Realita yang ada menunjukkan bahwa kemiskinan yang
terjadi di Indonesia merupakan sebuah diskursus dengan berbagai fenomena sosial
yang melingkupinya. Telah banyak ahli yang membahas dan mengulas mengenai
kemiskinan dan ketertinggalan yang terjadi di Indonesia. Masyarakat Indonesia
yang bersifat plural society seharusnya menjadi sebuah daya rekat dan pendorong
mewujudkan kesejahteraan bersama. Namun yang terjadi dalam perjalanan bangsa
ini adalah masih banykanya rakyat yang tidak bisa menikmati kesejahteraan
sebagaimana yang diamanatkan oleh Undang-Undang Dasar 1945. Sungguh ironi,
negeri yang berlimpah-ruah sumber daya alam ini bertolak belakang dengan
kondisi rakyatnya yang masih kekurangan. Kondisi semacam ini, tidak boleh untuk
dibiarkan berlarut-larut, karena justru akan mengecewakan para founding fathers
kita yang telah merebut kemerdekaan dengan jiwa raga. Memang benar, konstitusi
memberikan kewenangan kepada pemerintah untuk mengelola negeri ini. Namun,
sebagai bagian dari warga negara (civic), peran seluruh komponen bangsa mutlak
diperlukan. Tentu saja kita tidak hanya bisa menyalahkan pemerintah saja, namun
semua harus berkoreksi diri.
Keadaan yang serba ruwet seperti ini, masyarakat
harus diberdayakan (empowerment) agar mereka mampu untuk mandiri. Peran seorang
sosiolog dalam hal pemberdayaan dirasa vital. Karena sosiolog paham betul
dengan aspek sosiologis masyarakat yang selama ini terkekang dan kurang bebas
berkreasi pada masa Orde Baru. Hal- hal yang kiranya dapat dilakukan yakni:
1. Melakukan pendampingan pemberdayaan masyarakat
Mengapa ? Karena selama ini konsep pembangunan di era
Orba berupa ‘trickle down efect’. Dengan kata lain, pemerintah yang menetapkan
kerangka kebijakan umum, sedangkan rakyat ‘tidak’ dilibatkan dalam rencana
strategis pembangunan. Hal yang terjadi adalah, rakyat tinggal menunggu
matangnya saja, sehingga menimbulkan ketergantungan terhadap negara. Pola
semacam inilah yang harus dirubah, sekarang lebih kepada bottom-up, yakni
kerangka pembangunan dibangun dengan melibatkan masyarakat. Contohnya:
Musrenbang (Musyawarah Perencanaan Pembangunan) mulai dari tingkat desa,
kecamatan, kabupaten/kota, propinsi dan nasional. Proses pendampingan mutlak
diperlukan, karena mengubah hal-hal yang sudah mengakar dalam masyarakat akan
sulit, diperlukan ketekunan dan kesabaran.

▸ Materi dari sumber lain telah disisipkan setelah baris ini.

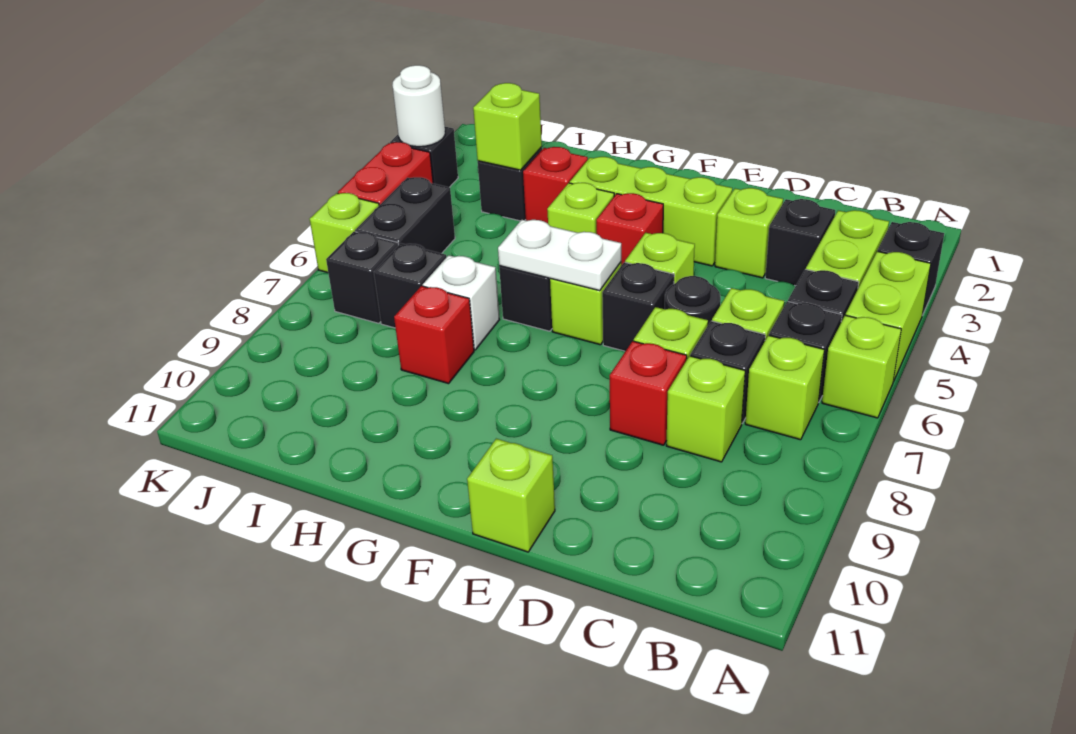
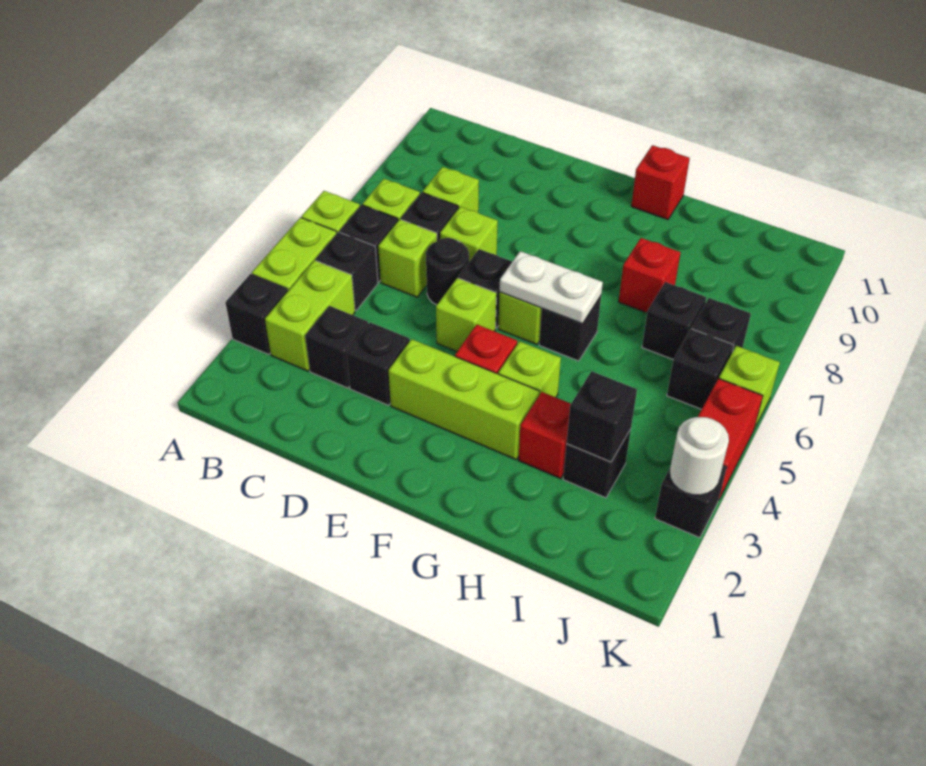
lime 1x1 brick [715,188,783,278] -> black 1x1 brick [346,322,410,405]
red 1x1 brick [610,341,687,445] -> red 1x1 brick moved to [631,145,690,219]
lime 1x1 brick [467,439,555,552] -> none
white 1x1 brick [423,255,499,350] -> none
lime 1x1 brick [473,83,542,170] -> black 1x1 brick [567,371,637,462]
black 1x2 brick [355,177,455,253] -> black 1x1 brick [667,329,734,409]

2. Menjadi jembatan penghubung antara masyarakat dan
pemerintah
Sosiolog bisa menjadi perantara aspirasi masyarakat,
disamping lembaga resmi negara, semisal DPR. Mereka paham betul dengan ilmu
yang dimiliki, dan sudah selayaknya digunakan sebagai perantara agar apa yang
masyarakat rasakan bisa sampai di telinga pemerintah. Sosiolog yang hidup dalam
dunia akademisi tentu akan menggunakan obyektivitas dalam menilai suatu
permasalahan.
3. Panutan dengan menjadi tokoh inspirator masyarakat
Lebih baik ide itu dituangkan dalam perbuatan,
daripada hanya disimpan dalam angan-angan. Kemampuan intelektual yang tinggi,
serta penguasaan teori-teori sosial sangat memungkinkan bagi sosiolog untuk
menjadi motor penggerak masyarakat. “Tuhan akan meninggikan derajat orang-orang
yang berilmu”.
Uraian di atas, barangkali sedikit bisa menjelaskan
tentang ilmu sosiologi dan sumbangsihnya terhadap masyarakat.